Last changed: 10 April 2024
Students at a table, photo

The basic rules can be found in the Employee's Right to Educational Leave Act (SFS 1974:981) and the general agreement on pay and benefits for government employees. The purpose of the act is to make sure educational leave does not affect an employee’s position or employment status.



For an employee to have the right to educational leave, they must, when the leave starts, have been a government employee for the six last consecutive months, or for a total of 12 months during the last two years. Union training is exempt from this requirement.

Type of education or training

There are no limitations as to the kind of education or training. However, the studies should be systematic and planned. Training that only consists of self-study is not covered by the act.

Length and scope of leave

Leave should be granted for the length of time needed to complete the studies. The planned length of a course will normally be stated in the syllabus. The scope of leave granted (as a percentage of full time) should correspond to what is deemed reasonable given the scope and content of the course.
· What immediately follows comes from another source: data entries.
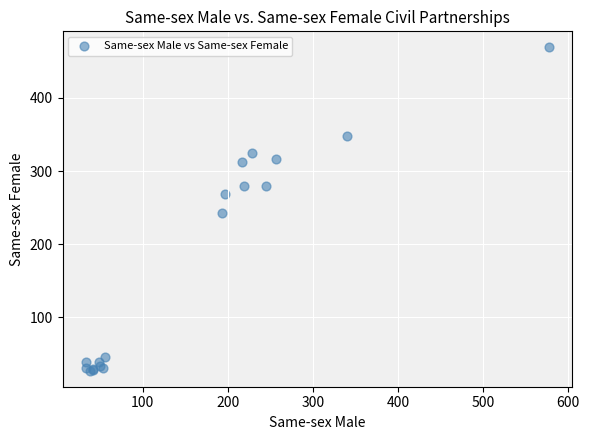

What Y value in the scatter plot is closest to 248?

243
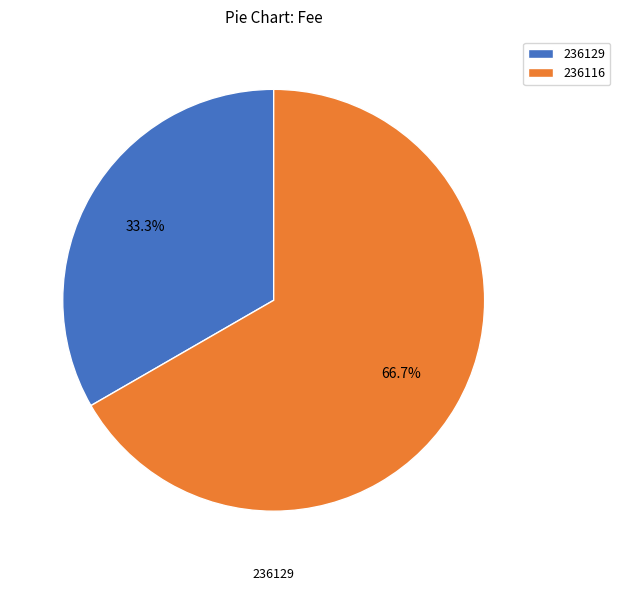

Which has a higher value, 236116 or 236129?

236116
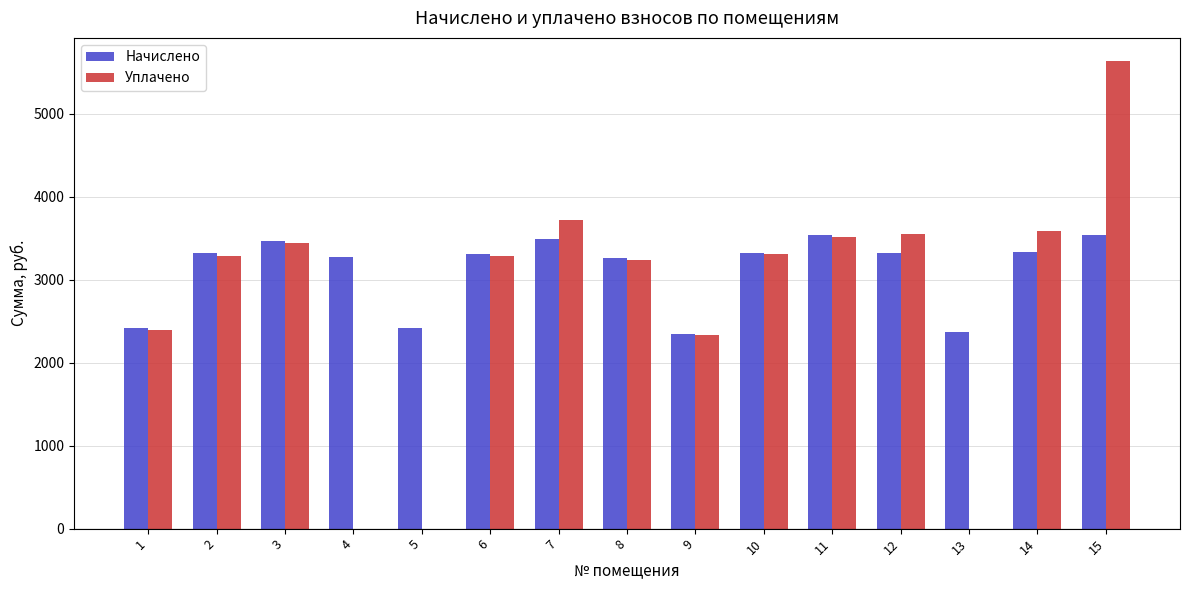

What is the maximum value for Уплачено?

5629.6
Leave should, in principle, be granted according to the wishes of the employee. The employer may, under certain circumstances and if the requested leave presents obstacles to activities, postpone the leave until a later date than that requested. If the leave is postponed, the employer must immediately inform the employee of this. The employees’ organisation concerned should also be informed, and the issue may become the subject of negotiation.

Employment protection

Claiming the right to educational leave may not be given as a reason for terminating employment. After completing the education or training, an employee is entitled to return to the same position or one that is equivalent regarding tasks, conditions etc.

Interruption of studies

The employee has the right to return to work if they interrupt their studies. If the leave has lasted at least one year, they must inform the employer of their intention to return at least one month in advance. If the leave has lasted less than a year, they must inform the employer two weeks in advance. If the leave is for one week or less, the employee always has the right to return to work immediately. The employer may agree to a shorter advance notice.
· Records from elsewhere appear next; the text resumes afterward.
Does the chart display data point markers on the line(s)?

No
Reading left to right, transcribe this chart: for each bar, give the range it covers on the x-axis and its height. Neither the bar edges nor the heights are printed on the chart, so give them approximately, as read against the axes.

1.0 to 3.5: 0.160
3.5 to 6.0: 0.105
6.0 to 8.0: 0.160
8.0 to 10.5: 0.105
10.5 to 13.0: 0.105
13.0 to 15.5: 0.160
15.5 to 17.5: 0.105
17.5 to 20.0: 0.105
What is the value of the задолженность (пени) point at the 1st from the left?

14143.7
If an employee returns to work earlier than predicted, this often causes practical problems. What to do e.g. if there is a temporary substitute? Formally, if the substitute is employed to replace an employee on leave of absence, for an indefinite period but no longer than to a specified date (the most common situation at SLU), the appointment is terminated, without prior notice, as of the day the employee on leave returns to work, even if this is an earlier date than expected. The substitute must be informed of this at least one month in advance. This means that it may be necessary to pay a salary to two people for a shorter period of time.

Please note that if the employee has applied for and been granted leave for a longer period that includes holidays, e.g. an entire calendar year, they do not have the right to return to work during a holiday period.
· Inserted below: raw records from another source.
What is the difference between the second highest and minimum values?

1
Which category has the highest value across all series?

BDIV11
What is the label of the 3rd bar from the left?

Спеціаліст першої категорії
Unless otherwise agreed, an employee who is granted educational leave will normally pay for all costs such as course fees, travel, course material etc.

Professional training

Education or training deemed necessary for the employee to be able to perform their tasks can be taken during working hours. There is no particular right to attend such training; this is up to the head of department or equivalent to decide. If the employee and their superior agree that the training is necessary, there is no need to apply for leave. In such cases, the employee also has the right, in most cases, to be reimbursed for any costs.

Courses arranged at SLU can normally be taken during working hours, as professional training. The same applies to any training needed e.g. in connection with new duties, organisational changes etc. 

Studies under the job security agreement (SAV cirk 2006:2)

In connection with dismissals due to lack of work, employees may be granted paid leave of absence if they, during the period of notice, undertake training or take part in other activities organised by Trygghetsstiftelsen (job coaching for government employees). “Other activities” may include trying positions elsewhere than SLU. If such an activity is paid, the salary paid by SLU will be reduced by the same amount. The application for leave should include a copy of proof of admission, a certificate from the place of work where placement will be done etc. Decisions on leave are taken by the Division of Human Resources.